Ces biomarqueurs ont été évalués pour le diagnostic de plusieurs cibles diagnostiques: présence d’une NASH, stéatose >33%, inflammation lobulaire grade 2-3, présence de ballooning, fibrose significative F2-4. Les biomarqueurs indépendamment associés à chaque cible diagnostique ont été identifiés par analyse multivariée ajustée sur les paramètres clinico-biologiques.

Pour la NASH, le seul biomarqueur indépendant était l’aPAI1 (activated plasmingen activartor inhibitor 1).

Pour la fibrose significative, 7 biomarqueurs ont été identifiés: IL-8, MCP-1, resistin, sIL-1R1, sIL-2Ra, TNFa, et IGFII.

Ces biomarqueurs pourront être utilisés pour améliorer les tests non-invasifs des lésions hépatiques de NAFLD.

AMÉLIORATION DE L’INTERPRÉTATION DU RÉSULTAT DU FIBROSCAN EN PRENNANT EN COMPTE LE CAP

Une étude récente a montré que la stéatose hépatique influençait la dureté hépatique mesurée par le Fibroscan (Petta, Hepatology 2015). Or, le Fibroscan permet maintenant d’évaluer le degré de statose hépatique grace au Controlled Attenuation parameter (CAP). Le CAP a l’avantage d’être déterminé dans le même temps que la mesure de la dureté hépatique et ces deux résultats sont disponibles simultanément lors de l’examen avec le Fibroscan.

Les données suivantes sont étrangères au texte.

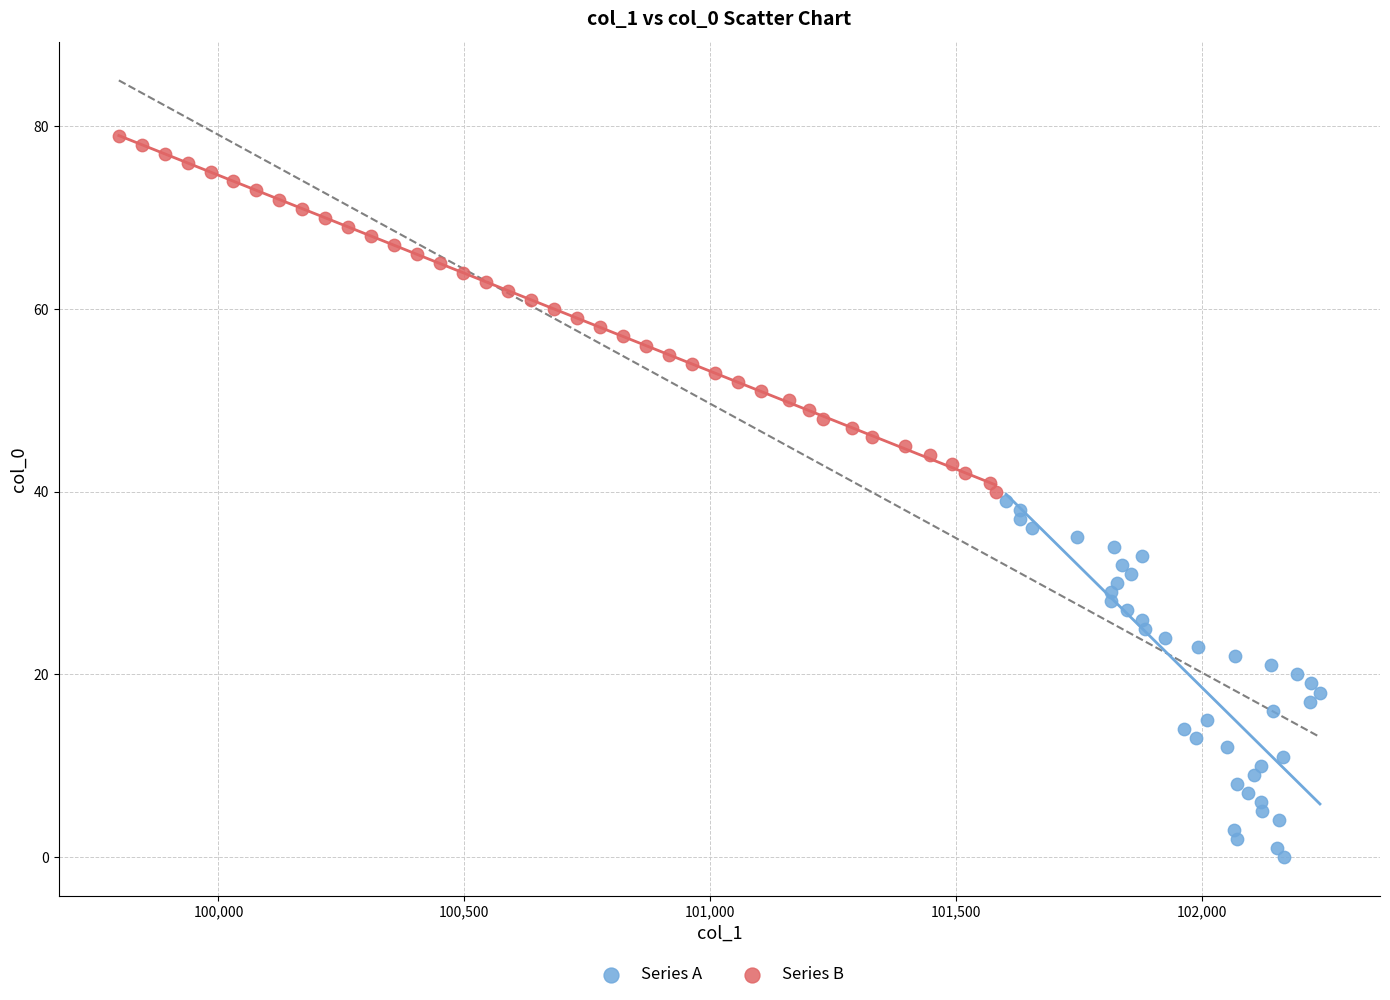

Which series contains the highest Y value?

Series B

Ce travail réalisé chez 324 patients NAFLD a montré que la prise en compte du résultat du CAP dans l’interprétation du résultat du Fibroscan permettait de réduire le taux de faux-positifs et d’améliorer la valeur prédictive positive. Un arbre décisionnel prennant en compte la dureté hépatique et le CAP est proposé dans l’article.